The futures market is a centralized marketplace for both sellers and buyers around the world to meet and enter into futures contracts. As you probably have guessed, the futures contact is an agreement to sell or buy an asset in the future. These contracts will state the price and date of delivery.
The best way to understand this is through a simple and relatable example. Imagine that you decided to subscribe to Internet. As the buyer, you have entered an agreement with the Internet provider to receive a specific speed for a certain price every month for 1 year. This contract is similar to the futures contract that help the global trading economy. You have secured a price and service for the next year, even if the prices were to rise over that duration. By entering into the contract with the Internet provider, you have reduced the risk of your payments increasing.
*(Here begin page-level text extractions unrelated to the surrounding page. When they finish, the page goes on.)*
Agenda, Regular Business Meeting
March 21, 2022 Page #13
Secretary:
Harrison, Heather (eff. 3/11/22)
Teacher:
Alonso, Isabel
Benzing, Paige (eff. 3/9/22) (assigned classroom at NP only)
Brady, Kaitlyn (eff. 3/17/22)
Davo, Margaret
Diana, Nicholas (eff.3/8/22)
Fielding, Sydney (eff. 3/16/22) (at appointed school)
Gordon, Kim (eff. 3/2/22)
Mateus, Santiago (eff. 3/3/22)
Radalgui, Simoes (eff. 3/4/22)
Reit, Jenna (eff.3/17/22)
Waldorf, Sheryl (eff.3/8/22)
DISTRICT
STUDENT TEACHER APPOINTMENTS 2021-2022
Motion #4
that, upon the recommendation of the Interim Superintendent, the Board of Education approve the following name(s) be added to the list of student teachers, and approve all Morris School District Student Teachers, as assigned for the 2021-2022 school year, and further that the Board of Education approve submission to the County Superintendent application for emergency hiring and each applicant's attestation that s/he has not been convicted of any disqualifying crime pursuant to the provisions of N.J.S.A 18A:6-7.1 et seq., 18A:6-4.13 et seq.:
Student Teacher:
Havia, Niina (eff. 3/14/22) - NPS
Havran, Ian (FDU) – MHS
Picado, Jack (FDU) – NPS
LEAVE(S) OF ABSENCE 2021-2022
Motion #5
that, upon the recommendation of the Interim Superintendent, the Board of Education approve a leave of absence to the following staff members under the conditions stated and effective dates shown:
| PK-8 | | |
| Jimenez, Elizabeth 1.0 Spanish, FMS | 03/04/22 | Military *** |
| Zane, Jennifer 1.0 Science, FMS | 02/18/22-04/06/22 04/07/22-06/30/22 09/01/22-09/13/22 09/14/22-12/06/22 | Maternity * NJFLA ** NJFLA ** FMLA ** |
You simply apply that same concept to the futures contract just with commodities on large scales. Rather than an Internet provider, a producer of peaches may want to secure a selling price for the upcoming seasons crop, while a marmalade producer may be trying to secure a buying price to determine quantity and profit. The marmalade producer and peach famer may enter into a futures contract which requires the delivery of 8,000 peaches to the buyer in July at a price of £4 per dozen. By entering into this contract, the farmer and the marmalade producer secure a price that they believe is fair for the duration of the contract.
The two primary benefits of futures contracts are:
- Price discovery- Futures markets are an important tool that helps determines prices based on today and tomorrow’s speculative prices based on supply and demand.
- Reduce risk – Futures markets help people reduce risk when making purchases because it ensures minimal risk that the manufactures (sellers) will increase prices to make up for losses from other markets.
However, there is still risk that one party might not hold up their end of the deal and entrepreneurs must be innately cautious. Clearing houses help minimize the risk to both parties (the seller and the buyer) by acting as the third party to the Interest Rate Swap or any other financial derivative. A clearinghouse will offer margins, thorough financial background checks of their members, default budgets, etc. This way, both the buyer and seller can conduct their business but the clearing house will assume the role as the safety net to guarantee that they are safe in the event one of the parties defaults.
The futures market has become a vital financial tool to hedge against risk and for price discovery. The simple concept of paying your Internet provider for a yearly contract is applied to multinational operations that help keep goods, services and foods moving smoothly.